▸ **Petunjuk Pengerjaan**
Salinlah tanpa perubahan baris-baris dalam daftar mulai dari baris yang memuat "target_field = relative" sampai dengan baris yang memuat "Val: **0.35** V", termasuk kedua baris tersebut. Jangan sertakan gambar dalam jawaban Anda.

▸ **Bahan Tugas**
┄┄┄┄┄┄┄┄┄┄
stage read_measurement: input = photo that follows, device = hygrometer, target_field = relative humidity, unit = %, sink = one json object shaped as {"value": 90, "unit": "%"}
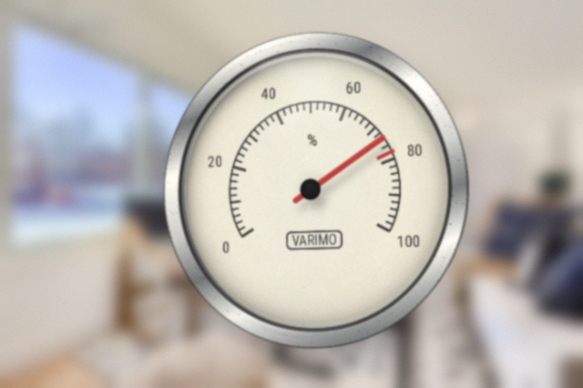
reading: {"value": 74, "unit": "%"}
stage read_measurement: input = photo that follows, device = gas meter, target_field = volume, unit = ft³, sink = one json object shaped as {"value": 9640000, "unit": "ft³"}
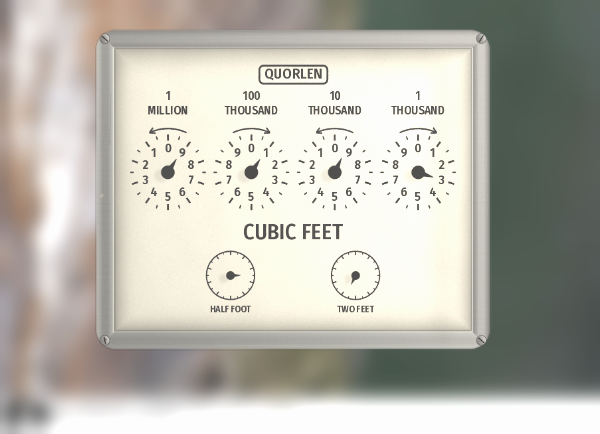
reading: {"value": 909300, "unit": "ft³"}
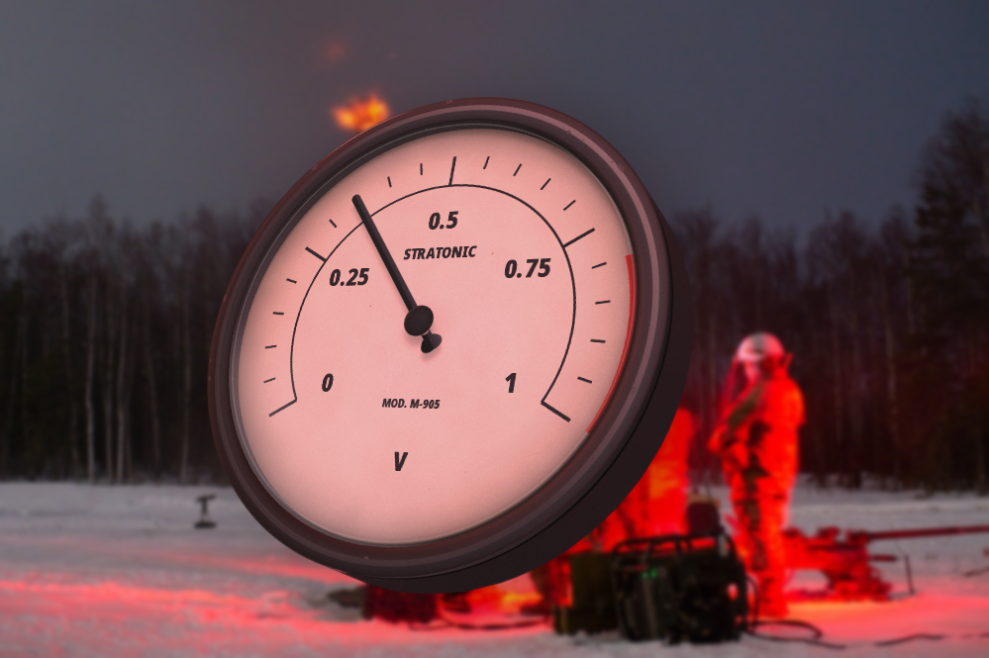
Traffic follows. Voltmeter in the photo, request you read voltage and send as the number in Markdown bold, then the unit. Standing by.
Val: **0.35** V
┄┄┄┄┄┄┄┄┄┄
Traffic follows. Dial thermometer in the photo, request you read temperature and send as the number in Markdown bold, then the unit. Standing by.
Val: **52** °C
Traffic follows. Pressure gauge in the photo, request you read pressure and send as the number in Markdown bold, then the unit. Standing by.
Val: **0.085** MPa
┄┄┄┄┄┄┄┄┄┄
▸ **Penyelesaian Latihan**
stage read_measurement: input = photo that follows, device = hygrometer, target_field = relative humidity, unit = %, sink = one json object shaped as {"value": 90, "unit": "%"}
reading: {"value": 74, "unit": "%"}
stage read_measurement: input = photo that follows, device = gas meter, target_field = volume, unit = ft³, sink = one json object shaped as {"value": 9640000, "unit": "ft³"}
reading: {"value": 909300, "unit": "ft³"}
Traffic follows. Voltmeter in the photo, request you read voltage and send as the number in Markdown bold, then the unit. Standing by.
Val: **0.35** V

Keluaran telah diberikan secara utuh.